When his father’s eager letter arrived, he paid for his way to America, leaving a jilted lover and a bastard. He changed his ways, eager to make his way. He obeyed his father and met the Claytons. Their daughter Pamela was loyal to her family and agreed to an impending marriage. The girl, impressionable at twenty-two, when she heard the opportunity of an impending marriage she had agreed to be his wife one day with alacrity. She wore atrocious colors, and her enthusiasm was thinly veiled by marrying into Provincetown.
Looking out to the window, he noticed that the carriage had been coming closer to the manor. He saw, in the corner of his eyes, two young women walking together. They were both in their twenties, fair-haired, smiling and laughing at each other. Making eye contact with one of them, he felt something he thought had died a long time ago. Attraction, perhaps? He went back into the comfort of the carriage chair. Pamela herself had been a city girl, spent in her entire childhood there before living with her brothers when their parents died. “Oh dear, there’s sand everywhere.”

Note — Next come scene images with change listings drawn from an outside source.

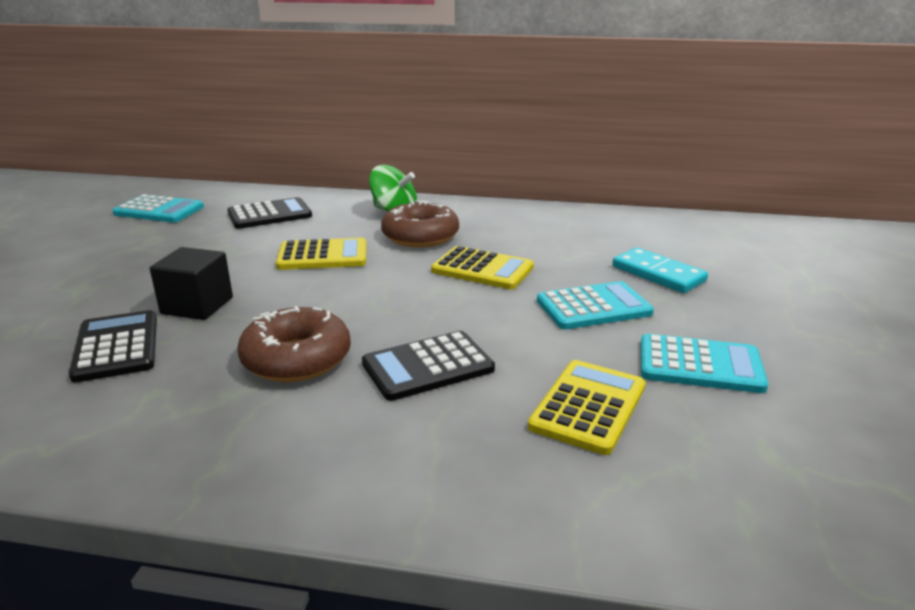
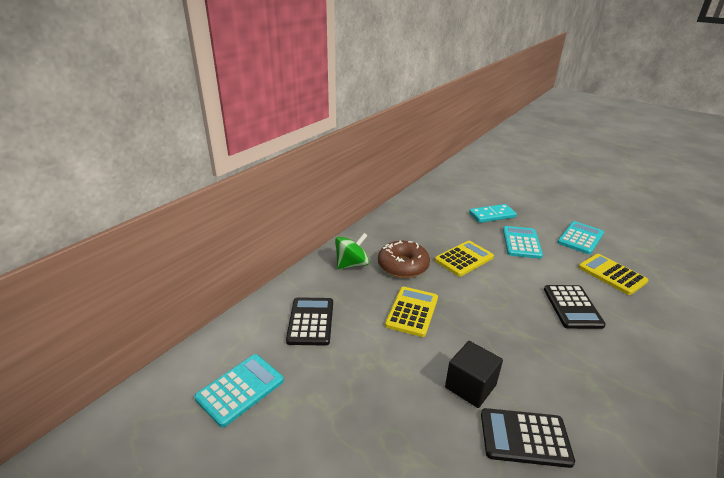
camera: 65 degrees left, 5 degrees up
brown donut [237,306,351,382] -> none

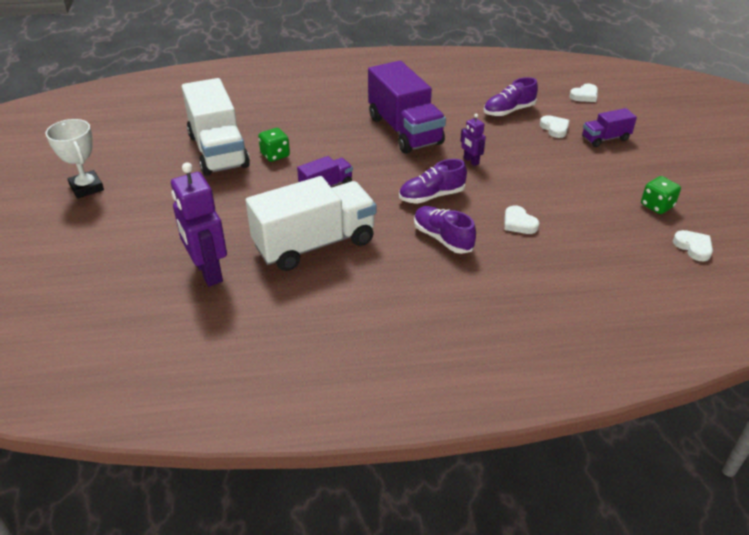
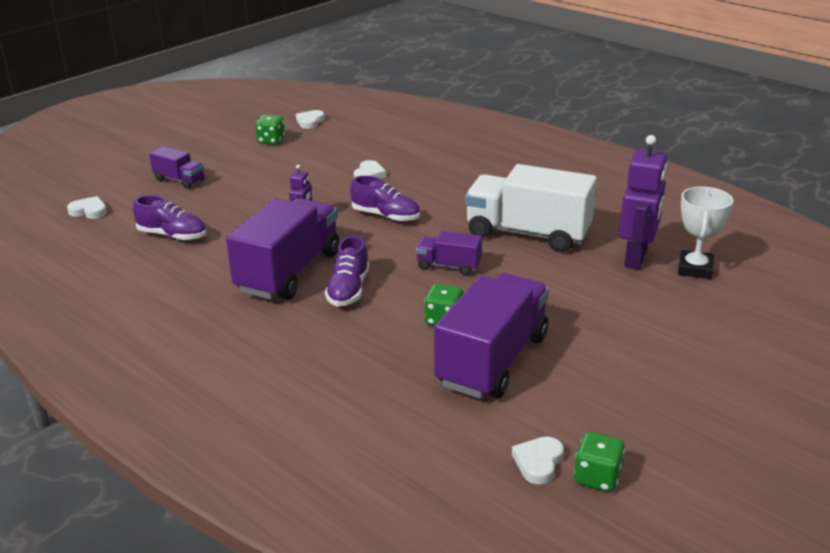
camera: 130 degrees left, 10 degrees down
white trophy [45,119,104,199] -> white trophy moved to [678,186,734,279]
white truck [182,78,250,176] -> purple truck [434,273,549,399]
purple shoe [414,206,476,254] -> purple shoe moved to [325,236,369,307]
white heart [540,115,569,138] -> white heart moved to [512,436,564,484]
none -> green dice [574,432,625,492]

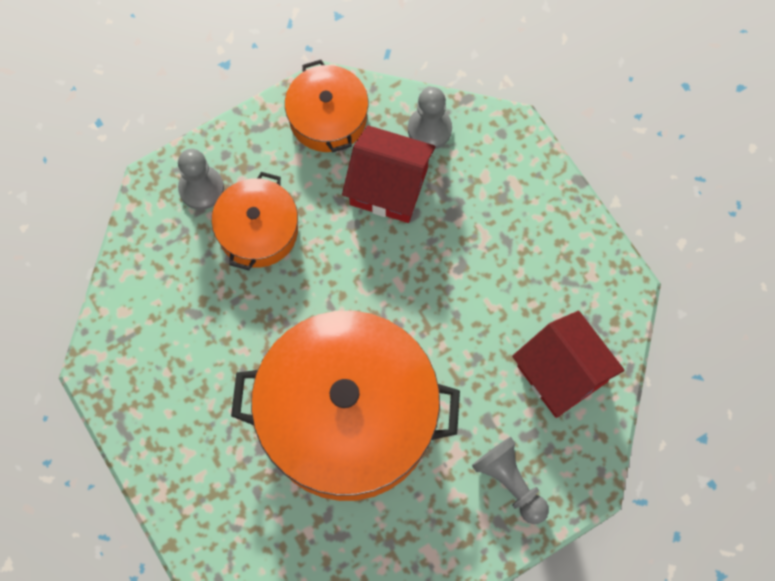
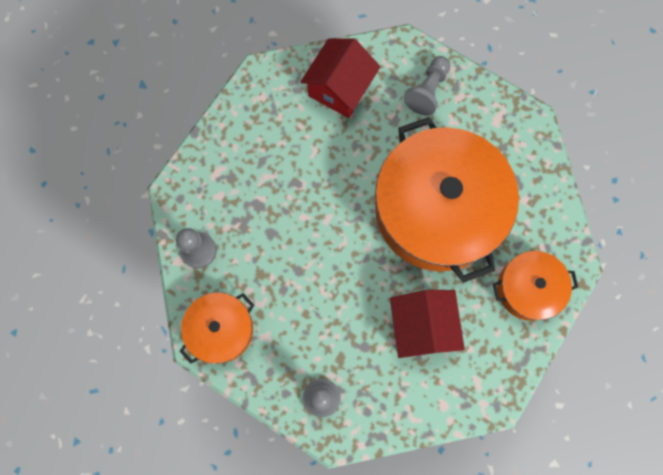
camera: 115 degrees left, 5 degrees up
orange pot [212,172,298,270] -> orange pot moved to [493,251,578,321]
red house [342,125,435,223] -> red house moved to [390,290,465,358]

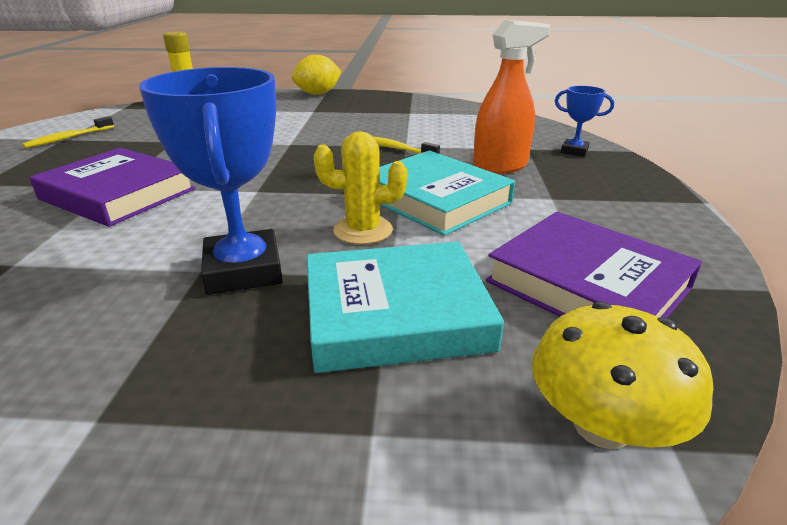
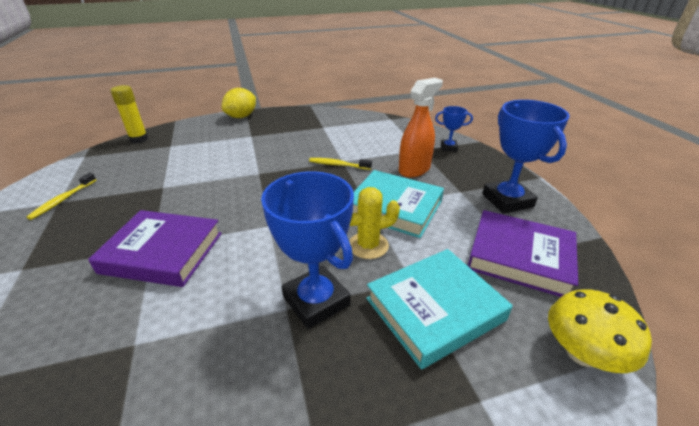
camera: 20 degrees left, 5 degrees up
none -> blue trophy [482,100,570,214]

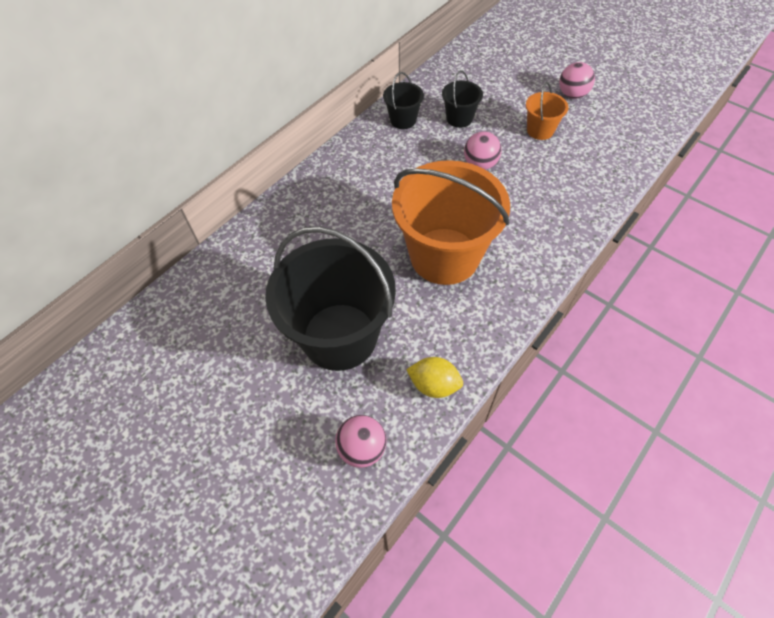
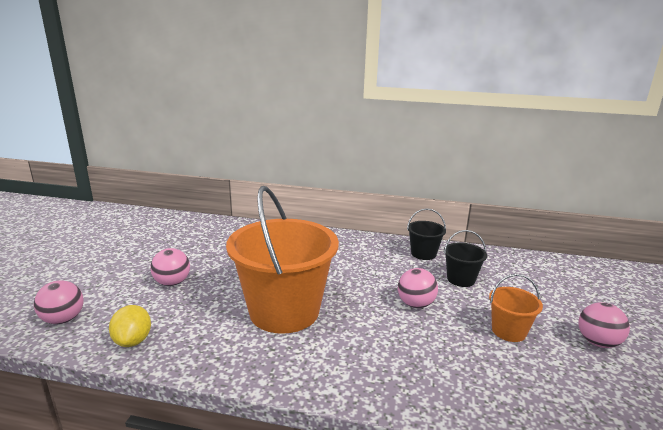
camera: 60 degrees right, 35 degrees down
black bucket [265,226,396,371] -> pink ball [150,248,190,286]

“We are at the beach,” Albert blatantly pointed out. Albert opened the door and said politely, “Be careful on the way out.”
There was an enormous pile of sand between the stairs and the carriage. “There is sand there, I hope it won’t get in my shoes.”
“Better to take them off,” he said as he did so himself.
“Are you serious?” she said, taking a large step to the manor of the house. “No, I will not!”
Albert rolled his eyes as he helped her out of the carriage as she took a large step over the sand. He rang the bell as his mother answered. When she saw Pamela, she only saw the fortune that she had carried with her.
“Sand! I shall never get away from it,” she declared bitterly. “Leave me alone here. I have a headache. Go and explore, be with your friends and meet some of your tenants.”
“As you say,” he replied indifferently and kissed her hand, leading her first up to Deighton Place.
He walked away as she waved him off, seeming to get rid of him as much as he was hoping to get rid of her. His mind had now become engaged with the image of that girl’s blue eyes. They had danced with mirth and amusement, refreshing compared to the hour he had spent with Pamela. Determined to find her, Albert walked around the small town and finally coming to a cliff he breathed in the sea air. There was no felicity compared to the sea air, then the smoke and overcast skies in London.
Peering down, looking at the people, and saw her. The girl had thick brown golden hair hitting in the sunlight at such an angle that had almost become blonde. She had been walking with a much older man that Albert had only assumed was her father and a dog. It had been a greyhound, friendly and obliging. The dog had affectionately rubbed on the girl as she took a piece of wood and let the dog drag her into the ocean. She laughed as the dog barked at her. Albert smiled at her and even dared to laugh, but he doubted she saw him. He was a silent admirer.